Hill Democrats may be fine with that. Even immigration reform advocates say they’d understand.
When President Joe Biden unveiled an immigration bill on the first day in office, he sent a signal to advocates, the Democratic base, and Congress that the issue was a top priority for him.
But even as the president and Democrats on the Hill begin the heavy lift of turning a priority into law, the White House is weighing taking a secondary path: doing it piece by piece.
Multiple sources close to the administration said they expect the White House will let Congress take the lead on forging reform — even though Biden introduced his own bill. The White House will provide guidance. And, indeed, chief of staff Ron Klain and National Security Adviser Jake Sullivan are said to be hands-on and “feel a responsibility and an ownership” over the immigration push already, according to one of the sources close to the White House.

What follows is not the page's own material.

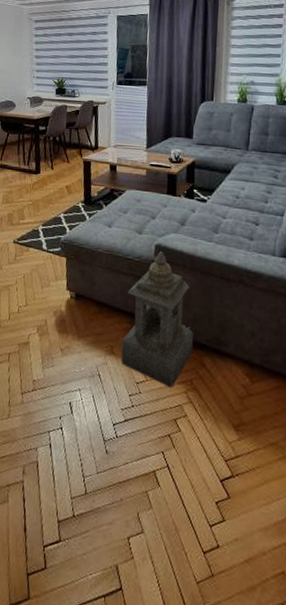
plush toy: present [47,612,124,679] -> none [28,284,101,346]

But the main objective is progress. And if that means moving components of reform through Congress one at a time, or in smaller packages, Biden will be fine with that, two sources close to the White House said.
“It’s not an all-or-nothing approach,” said one source with knowledge of the White House discussions. “We aren’t saying you have to pass the Biden bill. But we are saying this is what we want to do and we are planning to move legalization forward.”
Biden’s immigration plan was an aggressive opening salvo embraced by the base, while Republicans, not surprisingly, gave it a cool reception. Some on the Hill privately questioned if Biden was simply checking a box to appease activists. Immigrant advocates, for their part, say they have no reason to believe — at this point — that Biden’s bill is ceremonial. But they warn that if substantial immigration reforms don’t reach his desk by the end of the year, Democrats and Biden would not only face an uproar from Dreamers and grassroots organizers — but the party could suffer politically as well.